Podcast: What's going on with Southern Baptist decline? Count the news hooks ...

Back in the early 1980s, the Southern Baptist Convention was enduring the crucial years of its civil war over — here’s the term headline writers hated — “biblical inerrancy.”

I was at the Charlotte News and then the Charlotte Observer back then, in a city in which one of the major roads was named after Billy Graham. The SBC spectrum in Charlotte ranged from hard-core conservatives to “moderates” who were basically liberal mainline Protestants with better preaching.

During that time, a moderate church welcomed the the late Rev. Gardner C. Taylor of Brooklyn to its pulpit for a series of sermons (“moderates” don’t have “revivals”). Taylor would make just about anyone’s list — Top 100 or even Top 10 — of that era’s most celebrated preachers. In 1980, Time magazine hailed him as the “the dean of the nation’s black preachers.” That’s saying something.

During one sermon, Taylor briefly addressed the SBC wars and added, with a slight smile, that he always thought that the primary book in the Bible that Southern Baptists “considered inerrant was the Book of Numbers.”

Southern Baptists have always loved their statistics (I grew up in Texas, the son of a Southern Baptist pastor) and, for decades, those statistics made their leaders smile.

Things are a bit more complex, right now, as seen in this RNS headline: “Southern Baptists lost nearly half a million members in 2022.” That story, and some other related online materials, provided the hook for this week’s “Crossroads” podcast (click here to tune that in).

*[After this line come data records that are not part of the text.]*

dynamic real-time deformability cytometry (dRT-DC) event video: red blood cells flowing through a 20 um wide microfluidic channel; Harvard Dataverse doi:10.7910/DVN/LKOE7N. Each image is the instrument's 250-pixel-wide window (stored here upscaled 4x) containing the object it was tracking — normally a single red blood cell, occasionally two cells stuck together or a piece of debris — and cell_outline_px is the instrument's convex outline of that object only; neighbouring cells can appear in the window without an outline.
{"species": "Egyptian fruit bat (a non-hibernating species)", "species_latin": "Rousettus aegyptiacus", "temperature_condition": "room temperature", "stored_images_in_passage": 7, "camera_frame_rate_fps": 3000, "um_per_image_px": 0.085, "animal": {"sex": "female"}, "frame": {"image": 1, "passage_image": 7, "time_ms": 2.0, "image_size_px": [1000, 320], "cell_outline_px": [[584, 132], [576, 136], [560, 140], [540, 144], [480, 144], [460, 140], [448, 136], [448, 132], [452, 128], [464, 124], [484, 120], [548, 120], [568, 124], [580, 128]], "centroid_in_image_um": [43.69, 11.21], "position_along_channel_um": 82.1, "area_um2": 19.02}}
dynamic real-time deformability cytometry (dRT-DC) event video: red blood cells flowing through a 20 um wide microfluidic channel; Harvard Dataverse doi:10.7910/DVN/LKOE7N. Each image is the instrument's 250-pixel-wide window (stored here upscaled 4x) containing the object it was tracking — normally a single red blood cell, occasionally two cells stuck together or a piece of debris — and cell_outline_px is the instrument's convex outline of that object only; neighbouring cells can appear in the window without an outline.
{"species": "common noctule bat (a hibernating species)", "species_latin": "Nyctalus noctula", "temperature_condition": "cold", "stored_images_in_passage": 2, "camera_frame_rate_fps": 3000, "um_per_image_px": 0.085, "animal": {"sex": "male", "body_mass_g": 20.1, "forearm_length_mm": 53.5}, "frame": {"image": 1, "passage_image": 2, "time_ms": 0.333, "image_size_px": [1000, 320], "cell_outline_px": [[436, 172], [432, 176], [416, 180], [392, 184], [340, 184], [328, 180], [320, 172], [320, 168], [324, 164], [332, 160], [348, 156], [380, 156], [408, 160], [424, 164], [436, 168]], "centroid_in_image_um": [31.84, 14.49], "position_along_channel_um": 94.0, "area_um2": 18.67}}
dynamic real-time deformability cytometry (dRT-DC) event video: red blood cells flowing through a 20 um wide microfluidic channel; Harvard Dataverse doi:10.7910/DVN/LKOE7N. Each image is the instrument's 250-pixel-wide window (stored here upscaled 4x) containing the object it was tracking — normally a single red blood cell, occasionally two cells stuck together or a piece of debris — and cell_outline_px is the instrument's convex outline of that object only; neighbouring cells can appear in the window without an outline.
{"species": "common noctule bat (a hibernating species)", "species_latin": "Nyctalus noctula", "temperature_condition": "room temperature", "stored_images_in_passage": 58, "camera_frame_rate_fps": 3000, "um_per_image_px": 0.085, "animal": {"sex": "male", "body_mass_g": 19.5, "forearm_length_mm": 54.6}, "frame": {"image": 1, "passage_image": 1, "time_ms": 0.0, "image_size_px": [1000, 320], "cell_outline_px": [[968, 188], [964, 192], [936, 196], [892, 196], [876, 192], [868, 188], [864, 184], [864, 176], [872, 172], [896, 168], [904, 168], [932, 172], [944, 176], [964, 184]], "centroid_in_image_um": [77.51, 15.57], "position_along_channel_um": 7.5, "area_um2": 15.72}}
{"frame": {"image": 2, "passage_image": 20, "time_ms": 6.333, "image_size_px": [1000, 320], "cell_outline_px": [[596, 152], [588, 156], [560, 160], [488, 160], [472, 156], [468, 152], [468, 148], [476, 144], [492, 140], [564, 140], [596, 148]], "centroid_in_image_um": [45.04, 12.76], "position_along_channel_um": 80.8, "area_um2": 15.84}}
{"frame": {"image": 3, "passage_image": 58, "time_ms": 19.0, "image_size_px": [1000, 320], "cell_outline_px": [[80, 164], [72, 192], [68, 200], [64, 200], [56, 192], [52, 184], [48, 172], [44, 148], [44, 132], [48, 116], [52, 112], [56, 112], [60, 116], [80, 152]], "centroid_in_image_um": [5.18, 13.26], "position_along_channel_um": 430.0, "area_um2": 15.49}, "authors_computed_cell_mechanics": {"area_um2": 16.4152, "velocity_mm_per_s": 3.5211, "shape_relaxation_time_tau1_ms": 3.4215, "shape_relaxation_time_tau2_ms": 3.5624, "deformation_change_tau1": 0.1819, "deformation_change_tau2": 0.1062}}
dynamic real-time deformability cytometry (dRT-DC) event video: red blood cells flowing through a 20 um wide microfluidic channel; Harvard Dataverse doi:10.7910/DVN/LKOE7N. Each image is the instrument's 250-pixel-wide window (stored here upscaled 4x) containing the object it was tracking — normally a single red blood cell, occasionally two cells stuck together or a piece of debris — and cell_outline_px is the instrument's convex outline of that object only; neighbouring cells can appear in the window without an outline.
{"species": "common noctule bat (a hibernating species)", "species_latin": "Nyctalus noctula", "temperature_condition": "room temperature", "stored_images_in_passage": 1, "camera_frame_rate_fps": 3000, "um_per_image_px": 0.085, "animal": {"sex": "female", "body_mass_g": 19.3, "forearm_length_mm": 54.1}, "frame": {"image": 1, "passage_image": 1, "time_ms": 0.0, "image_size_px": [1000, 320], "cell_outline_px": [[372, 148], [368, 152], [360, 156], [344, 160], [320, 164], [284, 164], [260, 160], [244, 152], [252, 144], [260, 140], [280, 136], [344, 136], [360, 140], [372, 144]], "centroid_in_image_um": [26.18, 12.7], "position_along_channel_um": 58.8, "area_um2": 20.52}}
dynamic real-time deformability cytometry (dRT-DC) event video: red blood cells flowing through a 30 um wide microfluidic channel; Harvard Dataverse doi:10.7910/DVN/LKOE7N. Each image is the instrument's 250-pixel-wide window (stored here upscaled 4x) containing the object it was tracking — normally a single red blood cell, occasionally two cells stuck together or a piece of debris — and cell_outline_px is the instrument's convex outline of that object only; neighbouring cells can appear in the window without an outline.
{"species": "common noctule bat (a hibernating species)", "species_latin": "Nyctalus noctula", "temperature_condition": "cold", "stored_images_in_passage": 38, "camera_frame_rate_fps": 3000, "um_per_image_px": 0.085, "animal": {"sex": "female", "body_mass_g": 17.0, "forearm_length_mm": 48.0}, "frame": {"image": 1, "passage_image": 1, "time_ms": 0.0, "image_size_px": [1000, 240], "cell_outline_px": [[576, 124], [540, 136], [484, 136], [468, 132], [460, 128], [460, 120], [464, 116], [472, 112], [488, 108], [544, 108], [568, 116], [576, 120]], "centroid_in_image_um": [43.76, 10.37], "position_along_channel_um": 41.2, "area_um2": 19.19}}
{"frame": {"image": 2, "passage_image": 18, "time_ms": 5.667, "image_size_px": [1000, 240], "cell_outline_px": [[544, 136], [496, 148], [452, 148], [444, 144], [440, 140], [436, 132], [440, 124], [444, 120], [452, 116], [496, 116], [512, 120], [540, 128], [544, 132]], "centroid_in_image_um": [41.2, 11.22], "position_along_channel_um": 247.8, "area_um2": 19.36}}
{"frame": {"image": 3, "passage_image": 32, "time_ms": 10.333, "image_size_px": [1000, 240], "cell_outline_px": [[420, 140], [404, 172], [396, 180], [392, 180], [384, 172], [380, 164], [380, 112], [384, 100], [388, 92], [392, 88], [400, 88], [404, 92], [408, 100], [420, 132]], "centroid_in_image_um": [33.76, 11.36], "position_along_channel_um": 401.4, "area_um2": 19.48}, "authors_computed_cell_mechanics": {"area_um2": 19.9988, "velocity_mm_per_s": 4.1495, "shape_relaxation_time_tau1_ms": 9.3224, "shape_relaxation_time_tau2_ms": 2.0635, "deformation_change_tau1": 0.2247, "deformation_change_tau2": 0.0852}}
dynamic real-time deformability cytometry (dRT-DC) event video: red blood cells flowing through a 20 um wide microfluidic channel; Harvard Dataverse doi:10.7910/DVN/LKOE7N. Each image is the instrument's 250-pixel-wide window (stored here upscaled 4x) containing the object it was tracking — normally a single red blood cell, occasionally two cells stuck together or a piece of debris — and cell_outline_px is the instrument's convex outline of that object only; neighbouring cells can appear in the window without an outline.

Before we get to that solid news piece, by religion-beat veteran Bob Smietana (a scribe in Nashville for years), let’s grab some context from a new Substack post by chart-master Ryan Burge, a GetReligion contributor (and former Southern Baptist), with this headline: “The 2022 Data on the Southern Baptist Convention is Out.”

Check out these numbers from the past 80 years, a period in which the SBC’s rise “is just unmatched.”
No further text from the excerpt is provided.